___ Dataset extract ___

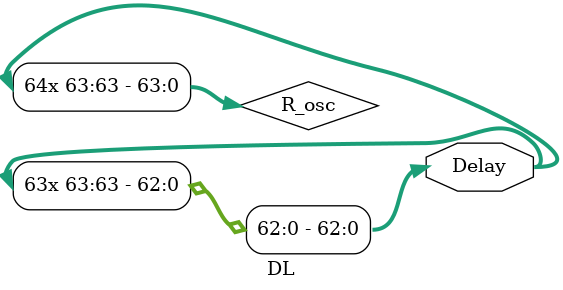
<source format=v>

`resetall
`timescale 10ps/1ps
module DL #( // Parameters
parameter Nde = 64
)
( // I/O Signals
output wire[Nde-1:0] Delay
);
// internal signals

wire [Nde-1:0] R_osc; // Ring oscilator
genvar i;
// my code

assign #(20) R_osc[0] = ~R_osc[Nde-1]; // delay of 200 ps - last element connected to not gate
generate // generate the delay line
  for(i=1;i<Nde;i=i+1)
  begin: Ring_oscillator
    buf #(20)(R_osc[i],R_osc[i-1]); // each delay element has tpd=200ps
  end
endgenerate
assign Delay = R_osc[Nde-1:0]; // Delay elements signals
endmodule

</source>
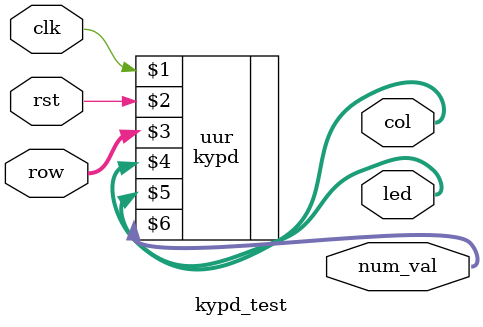
<source format=v>
/* ------------------------------------------------ *
 * Title       : Pmod KYPD Test                     *
 * Project     : Pmod KYPD                          *
 * ------------------------------------------------ *
 * File        : kypdTest.v                         *
 * Author      : Yigit Suoglu                       *
 * Last Edit   : 03/02/2021                         *
 * ------------------------------------------------ *
 * Description : Test for Pmod KYPD                 *
 * ------------------------------------------------ */

module kypd_test(
  input clk,
  input rst,
  output [15:0] led,
  input [3:0] row,
  output [3:0] col,
  output [3:0] num_val);
  
  kypd uur(clk,rst,row,col,led,num_val);
endmodule
</source>
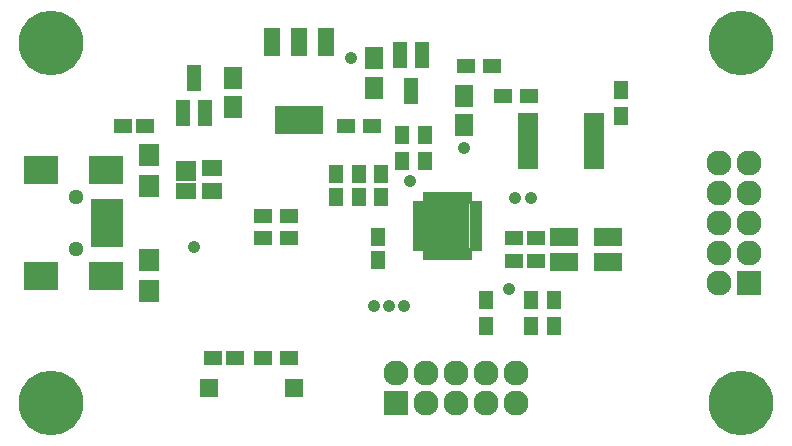
<source format=gbr>
G04 #@! TF.FileFunction,Soldermask,Top*
%FSLAX46Y46*%
G04 Gerber Fmt 4.6, Leading zero omitted, Abs format (unit mm)*
G04 Created by KiCad (PCBNEW 4.0.2+dfsg1-stable) date Fri 29 Jul 2016 09:24:32 AM CST*
%MOMM*%
G01*
G04 APERTURE LIST*
%ADD10C,0.100000*%
%ADD11C,1.050000*%
%ADD12R,1.650000X1.650000*%
%ADD13R,2.400000X1.600000*%
%ADD14R,1.800000X1.800000*%
%ADD15R,1.800000X1.400000*%
%ADD16R,4.057600X2.432000*%
%ADD17R,1.416000X2.432000*%
%ADD18R,1.797000X0.831800*%
%ADD19R,1.600000X1.300000*%
%ADD20R,1.300000X1.600000*%
%ADD21R,2.127200X2.127200*%
%ADD22O,2.127200X2.127200*%
%ADD23R,2.701240X0.900380*%
%ADD24R,2.899360X2.398980*%
%ADD25C,1.299160*%
%ADD26R,1.700000X1.900000*%
%ADD27R,1.200100X2.200860*%
%ADD28R,1.650000X1.900000*%
%ADD29R,1.600000X1.150000*%
%ADD30R,1.150000X1.600000*%
%ADD31R,1.100000X0.650000*%
%ADD32R,0.650000X1.100000*%
%ADD33R,2.125000X2.125000*%
%ADD34C,5.480000*%
G04 APERTURE END LIST*
D10*
D11*
X148590000Y-101600000D03*
D12*
X136525000Y-129540000D03*
X143725000Y-129540000D03*
D11*
X153543000Y-112014000D03*
X158115000Y-109220000D03*
X163830000Y-113411000D03*
X162433000Y-113411000D03*
D13*
X170307000Y-116713000D03*
X166607000Y-116713000D03*
X166607000Y-118913000D03*
X170307000Y-118913000D03*
D11*
X161925000Y-121158000D03*
X150495000Y-122555000D03*
X151765000Y-122555000D03*
X135255000Y-117602000D03*
X153035000Y-122555000D03*
D14*
X134620000Y-111125000D03*
D15*
X134620000Y-112845000D03*
X136820000Y-112845000D03*
X136820000Y-110925000D03*
D16*
X144145000Y-106807000D03*
D17*
X144145000Y-100203000D03*
X141859000Y-100203000D03*
X146431000Y-100203000D03*
D18*
X163576000Y-106654600D03*
X163576000Y-107289600D03*
X163576000Y-107950000D03*
X163576000Y-108585000D03*
X163576000Y-109245400D03*
X163576000Y-109893100D03*
X163576000Y-110540800D03*
X169164000Y-110540800D03*
X169164000Y-109893100D03*
X169164000Y-109245400D03*
X169164000Y-108585000D03*
X169164000Y-107937300D03*
X169164000Y-107289600D03*
X169164000Y-106641900D03*
D19*
X150325000Y-107315000D03*
X148125000Y-107315000D03*
X143340000Y-127000000D03*
X141140000Y-127000000D03*
D20*
X154813000Y-110320000D03*
X154813000Y-108120000D03*
X152908000Y-108120000D03*
X152908000Y-110320000D03*
X160020000Y-122090000D03*
X160020000Y-124290000D03*
X165735000Y-122090000D03*
X165735000Y-124290000D03*
D19*
X160485000Y-102235000D03*
X158285000Y-102235000D03*
D20*
X163830000Y-124290000D03*
X163830000Y-122090000D03*
D19*
X161460000Y-104775000D03*
X163660000Y-104775000D03*
X143340000Y-114935000D03*
X141140000Y-114935000D03*
X141140000Y-116840000D03*
X143340000Y-116840000D03*
D20*
X171450000Y-104310000D03*
X171450000Y-106510000D03*
D21*
X182245000Y-120650000D03*
D22*
X179705000Y-120650000D03*
X182245000Y-118110000D03*
X179705000Y-118110000D03*
X182245000Y-115570000D03*
X179705000Y-115570000D03*
X182245000Y-113030000D03*
X179705000Y-113030000D03*
X182245000Y-110490000D03*
X179705000Y-110490000D03*
D21*
X152400000Y-130810000D03*
D22*
X152400000Y-128270000D03*
X154940000Y-130810000D03*
X154940000Y-128270000D03*
X157480000Y-130810000D03*
X157480000Y-128270000D03*
X160020000Y-130810000D03*
X160020000Y-128270000D03*
X162560000Y-130810000D03*
X162560000Y-128270000D03*
D23*
X127909320Y-113969800D03*
X127909320Y-114769900D03*
X127909320Y-115570000D03*
X127909320Y-116370100D03*
X127909320Y-117170200D03*
D24*
X127810260Y-111119920D03*
X122311160Y-111119920D03*
X127810260Y-120020080D03*
X122311160Y-120020080D03*
D25*
X125310900Y-113370360D03*
X125310900Y-117769640D03*
D26*
X131445000Y-121365000D03*
X131445000Y-118665000D03*
X131445000Y-112475000D03*
X131445000Y-109775000D03*
D27*
X154620000Y-101368860D03*
X152720000Y-101368860D03*
X153670000Y-104371140D03*
X134305000Y-106276140D03*
X136205000Y-106276140D03*
X135255000Y-103273860D03*
D28*
X158115000Y-107295000D03*
X158115000Y-104795000D03*
X150495000Y-101620000D03*
X150495000Y-104120000D03*
X138557000Y-103271000D03*
X138557000Y-105771000D03*
D29*
X138745000Y-127000000D03*
X136845000Y-127000000D03*
D30*
X150876000Y-116779000D03*
X150876000Y-118679000D03*
D29*
X131125000Y-107315000D03*
X129225000Y-107315000D03*
X162372000Y-118745000D03*
X164272000Y-118745000D03*
X162372000Y-116840000D03*
X164272000Y-116840000D03*
D30*
X147320000Y-113345000D03*
X147320000Y-111445000D03*
X149225000Y-113345000D03*
X149225000Y-111445000D03*
X151130000Y-113345000D03*
X151130000Y-111445000D03*
D31*
X154318000Y-114074000D03*
X154318000Y-114574000D03*
X154318000Y-115074000D03*
X154318000Y-115574000D03*
X154318000Y-116074000D03*
X154318000Y-116574000D03*
X154318000Y-117074000D03*
X154318000Y-117574000D03*
D32*
X154968000Y-118224000D03*
X155468000Y-118224000D03*
X155968000Y-118224000D03*
X156468000Y-118224000D03*
X156968000Y-118224000D03*
X157468000Y-118224000D03*
X157968000Y-118224000D03*
X158468000Y-118224000D03*
D31*
X159118000Y-117574000D03*
X159118000Y-117074000D03*
X159118000Y-116574000D03*
X159118000Y-116074000D03*
X159118000Y-115574000D03*
X159118000Y-115074000D03*
X159118000Y-114574000D03*
X159118000Y-114074000D03*
D32*
X158468000Y-113424000D03*
X157968000Y-113424000D03*
X157468000Y-113424000D03*
X156968000Y-113424000D03*
X156468000Y-113424000D03*
X155968000Y-113424000D03*
X155468000Y-113424000D03*
X154968000Y-113424000D03*
D33*
X157580500Y-116686500D03*
X157580500Y-114961500D03*
X155855500Y-116686500D03*
X155855500Y-114961500D03*
D34*
X181610000Y-100330000D03*
X181610000Y-130810000D03*
X123190000Y-130810000D03*
X123190000Y-100330000D03*
M02*

</source>
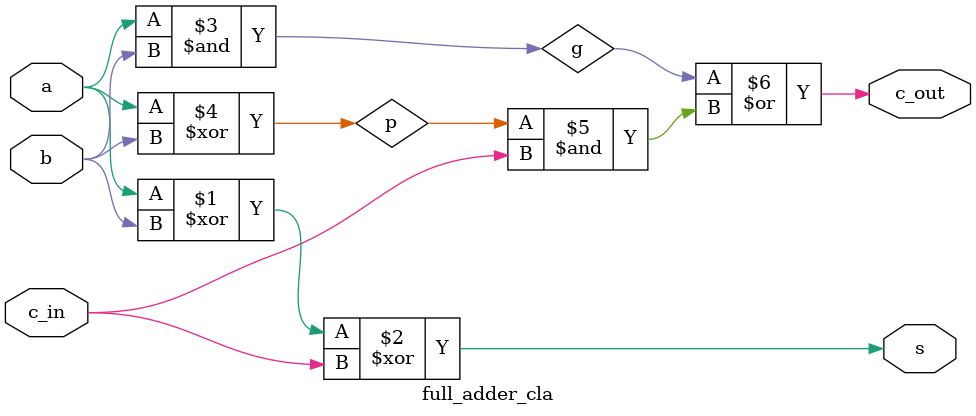
<source format=sv>
module full_adder_cla(input a, b, c_in,
						output s, c_out);

		logic p, g;
		assign s = a^b^c_in;
		assign g = a & b;
		assign p = a ^ b;
		assign c_out = g | (p & c_in);
		
endmodule
</source>
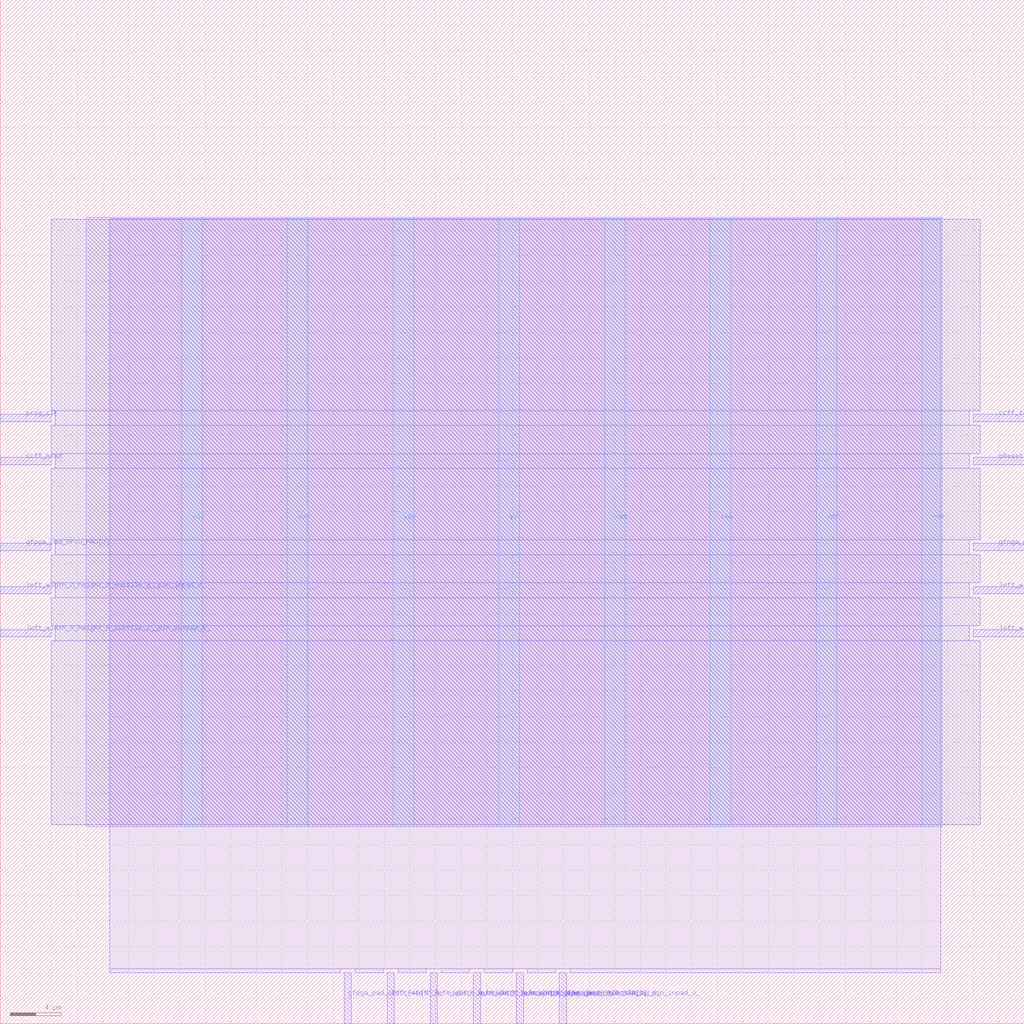
<source format=lef>
VERSION 5.7 ;
  NOWIREEXTENSIONATPIN ON ;
  DIVIDERCHAR "/" ;
  BUSBITCHARS "[]" ;
MACRO grid_io_right
  CLASS BLOCK ;
  FOREIGN grid_io_right ;
  ORIGIN 0.000 0.000 ;
  SIZE 80.000 BY 80.000 ;
  PIN ccff_head
    DIRECTION INPUT ;
    USE SIGNAL ;
    ANTENNAGATEAREA 0.741000 ;
    ANTENNADIFFAREA 0.410400 ;
    PORT
      LAYER Metal3 ;
        RECT 0.000 43.680 4.000 44.240 ;
    END
  END ccff_head
  PIN ccff_tail
    DIRECTION OUTPUT TRISTATE ;
    USE SIGNAL ;
    ANTENNADIFFAREA 1.986000 ;
    PORT
      LAYER Metal3 ;
        RECT 76.000 47.040 80.000 47.600 ;
    END
  END ccff_tail
  PIN gfpga_pad_GPIO_PAD[0]
    DIRECTION INOUT ;
    USE SIGNAL ;
    ANTENNADIFFAREA 2.080400 ;
    PORT
      LAYER Metal3 ;
        RECT 76.000 36.960 80.000 37.520 ;
    END
  END gfpga_pad_GPIO_PAD[0]
  PIN gfpga_pad_GPIO_PAD[1]
    DIRECTION INOUT ;
    USE SIGNAL ;
    ANTENNADIFFAREA 2.080400 ;
    PORT
      LAYER Metal2 ;
        RECT 43.680 0.000 44.240 4.000 ;
    END
  END gfpga_pad_GPIO_PAD[1]
  PIN gfpga_pad_GPIO_PAD[2]
    DIRECTION INOUT ;
    USE SIGNAL ;
    ANTENNADIFFAREA 2.080400 ;
    PORT
      LAYER Metal3 ;
        RECT 0.000 36.960 4.000 37.520 ;
    END
  END gfpga_pad_GPIO_PAD[2]
  PIN gfpga_pad_GPIO_PAD[3]
    DIRECTION INOUT ;
    USE SIGNAL ;
    ANTENNADIFFAREA 2.080400 ;
    PORT
      LAYER Metal2 ;
        RECT 26.880 0.000 27.440 4.000 ;
    END
  END gfpga_pad_GPIO_PAD[3]
  PIN left_width_0_height_0_subtile_0__pin_inpad_0_
    DIRECTION OUTPUT TRISTATE ;
    USE SIGNAL ;
    ANTENNADIFFAREA 1.986000 ;
    PORT
      LAYER Metal3 ;
        RECT 76.000 33.600 80.000 34.160 ;
    END
  END left_width_0_height_0_subtile_0__pin_inpad_0_
  PIN left_width_0_height_0_subtile_0__pin_outpad_0_
    DIRECTION INPUT ;
    USE SIGNAL ;
    ANTENNAGATEAREA 0.741000 ;
    ANTENNADIFFAREA 0.410400 ;
    PORT
      LAYER Metal3 ;
        RECT 76.000 30.240 80.000 30.800 ;
    END
  END left_width_0_height_0_subtile_0__pin_outpad_0_
  PIN left_width_0_height_0_subtile_1__pin_inpad_0_
    DIRECTION OUTPUT TRISTATE ;
    USE SIGNAL ;
    ANTENNADIFFAREA 2.080400 ;
    PORT
      LAYER Metal2 ;
        RECT 40.320 0.000 40.880 4.000 ;
    END
  END left_width_0_height_0_subtile_1__pin_inpad_0_
  PIN left_width_0_height_0_subtile_1__pin_outpad_0_
    DIRECTION INPUT ;
    USE SIGNAL ;
    ANTENNAGATEAREA 0.741000 ;
    ANTENNADIFFAREA 0.410400 ;
    PORT
      LAYER Metal2 ;
        RECT 36.960 0.000 37.520 4.000 ;
    END
  END left_width_0_height_0_subtile_1__pin_outpad_0_
  PIN left_width_0_height_0_subtile_2__pin_inpad_0_
    DIRECTION OUTPUT TRISTATE ;
    USE SIGNAL ;
    ANTENNADIFFAREA 2.080400 ;
    PORT
      LAYER Metal3 ;
        RECT 0.000 33.600 4.000 34.160 ;
    END
  END left_width_0_height_0_subtile_2__pin_inpad_0_
  PIN left_width_0_height_0_subtile_2__pin_outpad_0_
    DIRECTION INPUT ;
    USE SIGNAL ;
    ANTENNAGATEAREA 0.741000 ;
    ANTENNADIFFAREA 0.410400 ;
    PORT
      LAYER Metal3 ;
        RECT 0.000 30.240 4.000 30.800 ;
    END
  END left_width_0_height_0_subtile_2__pin_outpad_0_
  PIN left_width_0_height_0_subtile_3__pin_inpad_0_
    DIRECTION OUTPUT TRISTATE ;
    USE SIGNAL ;
    ANTENNADIFFAREA 2.080400 ;
    PORT
      LAYER Metal2 ;
        RECT 33.600 0.000 34.160 4.000 ;
    END
  END left_width_0_height_0_subtile_3__pin_inpad_0_
  PIN left_width_0_height_0_subtile_3__pin_outpad_0_
    DIRECTION INPUT ;
    USE SIGNAL ;
    ANTENNAGATEAREA 0.741000 ;
    ANTENNADIFFAREA 0.410400 ;
    PORT
      LAYER Metal2 ;
        RECT 30.240 0.000 30.800 4.000 ;
    END
  END left_width_0_height_0_subtile_3__pin_outpad_0_
  PIN pReset
    DIRECTION INPUT ;
    USE SIGNAL ;
    ANTENNAGATEAREA 0.726000 ;
    ANTENNADIFFAREA 0.410400 ;
    PORT
      LAYER Metal3 ;
        RECT 76.000 43.680 80.000 44.240 ;
    END
  END pReset
  PIN prog_clk
    DIRECTION INPUT ;
    USE SIGNAL ;
    ANTENNAGATEAREA 4.738000 ;
    ANTENNADIFFAREA 0.410400 ;
    PORT
      LAYER Metal3 ;
        RECT 0.000 47.040 4.000 47.600 ;
    END
  END prog_clk
  PIN vdd
    DIRECTION INOUT ;
    USE POWER ;
    PORT
      LAYER Metal4 ;
        RECT 14.180 15.380 15.780 63.020 ;
    END
    PORT
      LAYER Metal4 ;
        RECT 30.700 15.380 32.300 63.020 ;
    END
    PORT
      LAYER Metal4 ;
        RECT 47.220 15.380 48.820 63.020 ;
    END
    PORT
      LAYER Metal4 ;
        RECT 63.740 15.380 65.340 63.020 ;
    END
  END vdd
  PIN vss
    DIRECTION INOUT ;
    USE GROUND ;
    PORT
      LAYER Metal4 ;
        RECT 22.440 15.380 24.040 63.020 ;
    END
    PORT
      LAYER Metal4 ;
        RECT 38.960 15.380 40.560 63.020 ;
    END
    PORT
      LAYER Metal4 ;
        RECT 55.480 15.380 57.080 63.020 ;
    END
    PORT
      LAYER Metal4 ;
        RECT 72.000 15.380 73.600 63.020 ;
    END
  END vss
  OBS
      LAYER Metal1 ;
        RECT 6.720 15.380 73.600 63.020 ;
      LAYER Metal2 ;
        RECT 8.540 4.300 73.460 62.910 ;
        RECT 8.540 4.000 26.580 4.300 ;
        RECT 27.740 4.000 29.940 4.300 ;
        RECT 31.100 4.000 33.300 4.300 ;
        RECT 34.460 4.000 36.660 4.300 ;
        RECT 37.820 4.000 40.020 4.300 ;
        RECT 41.180 4.000 43.380 4.300 ;
        RECT 44.540 4.000 73.460 4.300 ;
      LAYER Metal3 ;
        RECT 4.000 47.900 76.580 62.860 ;
        RECT 4.300 46.740 75.700 47.900 ;
        RECT 4.000 44.540 76.580 46.740 ;
        RECT 4.300 43.380 75.700 44.540 ;
        RECT 4.000 37.820 76.580 43.380 ;
        RECT 4.300 36.660 75.700 37.820 ;
        RECT 4.000 34.460 76.580 36.660 ;
        RECT 4.300 33.300 75.700 34.460 ;
        RECT 4.000 31.100 76.580 33.300 ;
        RECT 4.300 29.940 75.700 31.100 ;
        RECT 4.000 15.540 76.580 29.940 ;
  END
END grid_io_right
END LIBRARY


</source>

___

### Exercise
Starting with the line that holds "RECT 31.100 4.000 33.300 4.300 ;", copy each remaining line of the listing above exactly, through the last one.

### Task response
        RECT 31.100 4.000 33.300 4.300 ;
        RECT 34.460 4.000 36.660 4.300 ;
        RECT 37.820 4.000 40.020 4.300 ;
        RECT 41.180 4.000 43.380 4.300 ;
        RECT 44.540 4.000 73.460 4.300 ;
      LAYER Metal3 ;
        RECT 4.000 47.900 76.580 62.860 ;
        RECT 4.300 46.740 75.700 47.900 ;
        RECT 4.000 44.540 76.580 46.740 ;
        RECT 4.300 43.380 75.700 44.540 ;
        RECT 4.000 37.820 76.580 43.380 ;
        RECT 4.300 36.660 75.700 37.820 ;
        RECT 4.000 34.460 76.580 36.660 ;
        RECT 4.300 33.300 75.700 34.460 ;
        RECT 4.000 31.100 76.580 33.300 ;
        RECT 4.300 29.940 75.700 31.100 ;
        RECT 4.000 15.540 76.580 29.940 ;
  END
END grid_io_right
END LIBRARY


</source>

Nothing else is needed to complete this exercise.